And again, the issue is WHY NOT...I know they don't now...but it would seem like the next logical step. We've address the liability...just slow the car down, we've address the commercial aspects...you are being tracked everywhere you go with Onstar in the car...so who cares...slowing the vehicle down would not be as bad as shutting it off if thats what so many are worried about...so it would seem to be technically feasible, legally practical, and safer all around for all parties concerned.



ghostrider @ Fri 01 Oct said:


> SOT II
> 
> My point is they will not disable the car for you. Onstar has many ways of pulling up a vehicle record to iniatiate a track of a reported stolen vehicle as requested by LE in efforts to recover it, Once they locate it they will inform LE of its location, assuming it is not in a garage or a shiiping container headed to South America.
> 
> ...


----------



## ghostrider (May 29, 2003)

SOT II

Good Luck with your theory. You obviously do not see the Why not reasons. 

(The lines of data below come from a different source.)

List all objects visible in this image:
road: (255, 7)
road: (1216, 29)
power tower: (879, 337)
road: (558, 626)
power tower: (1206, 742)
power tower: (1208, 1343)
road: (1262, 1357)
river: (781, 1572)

Additionally, if you think that Onstar is tracking you, you have no idea on how the system works or what it's capabilities are.


----------



## SOT (Jul 30, 2004)

Please it has location service built in, press the button it knows where you are. Make a call it knows where you are, airbags deploy, it knows where you are, report the car stolen it knows where it is...

So yeah it knows where you are, just as digital phone GPS and older analog "trakker" triangulation knows where you are. So big secret, GSM in call (with vin and account number as identifiers) and GPS in non call mode.

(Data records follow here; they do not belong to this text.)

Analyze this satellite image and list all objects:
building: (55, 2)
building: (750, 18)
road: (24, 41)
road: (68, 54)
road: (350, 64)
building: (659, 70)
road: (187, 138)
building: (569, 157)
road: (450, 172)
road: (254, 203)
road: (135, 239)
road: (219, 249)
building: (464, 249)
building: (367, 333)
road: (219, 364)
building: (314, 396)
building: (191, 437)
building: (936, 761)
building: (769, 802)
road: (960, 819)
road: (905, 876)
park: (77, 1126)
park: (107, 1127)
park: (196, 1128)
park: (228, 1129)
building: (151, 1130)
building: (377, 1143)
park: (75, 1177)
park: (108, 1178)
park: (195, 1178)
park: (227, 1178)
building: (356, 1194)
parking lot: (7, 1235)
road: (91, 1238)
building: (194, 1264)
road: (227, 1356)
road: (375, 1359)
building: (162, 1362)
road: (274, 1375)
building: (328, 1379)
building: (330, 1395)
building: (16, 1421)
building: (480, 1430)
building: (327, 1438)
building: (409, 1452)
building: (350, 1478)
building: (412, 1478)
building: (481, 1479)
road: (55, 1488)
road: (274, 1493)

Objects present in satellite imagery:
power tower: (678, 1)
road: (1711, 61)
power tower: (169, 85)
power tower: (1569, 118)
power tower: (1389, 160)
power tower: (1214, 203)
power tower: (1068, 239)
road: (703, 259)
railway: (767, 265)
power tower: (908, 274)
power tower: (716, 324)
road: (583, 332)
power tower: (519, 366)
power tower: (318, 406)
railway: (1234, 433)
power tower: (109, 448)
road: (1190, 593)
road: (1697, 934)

And again if it's a service and "privacy" issue that's one thing, but the safety issue is a non starter. The real problem is Chet just wasn't that creative, the focus of the product was to make it in car AOL when it could have a much broader safety impact. 
IBM's product can do it, can do it safely... Vonage can do it, heck ven TriaGnoSys GmbH has a product that will do it.

So don't tell me the technology doesn't exist, if the parent company GM doesn't want to play because they are banking on this junior telematics system turning into in car AOL..well that would be a "real" reason...not that it can't be done and can't be done safely.



ghostrider @ Fri 01 Oct said:


> SOT II
> 
> Good Luck with your theory. You obviously do not see the Why not reasons.
> 
> Additionally, if you think that Onstar is tracking you, you have no idea on how the system works or what it's capabilities are.


----------



## bosoxmanny (Sep 29, 2004)

Here guys here's a program thats been working great in my area that started in Arlington and has worked its way all over VA.

http://www.washingtonpost.com/ac2/w...ode=&contentId=A62681-2002Apr16&notFound=true


----------



## SOT (Jul 30, 2004)

A company called S3 makes the exact same system for TANKER trucks and has used it to stop gas tankers in CA and AZ...I guess a tanker truck full of gas is less dangerous than a car...right...
Good find manny.



bosoxmanny @ Fri 01 Oct said:


> Here guys here's a program thats been working great in my area that started in Arlington and has worked its way all over VA.
> 
> http://www.washingtonpost.com/ac2/w...ode=&contentId=A62681-2002Apr16&notFound=true


----------



## ghostrider (May 29, 2003)

These systems have been in use in Canada for several years. Different application and differrnt BIZ model from Onstar is after at this stage.


----------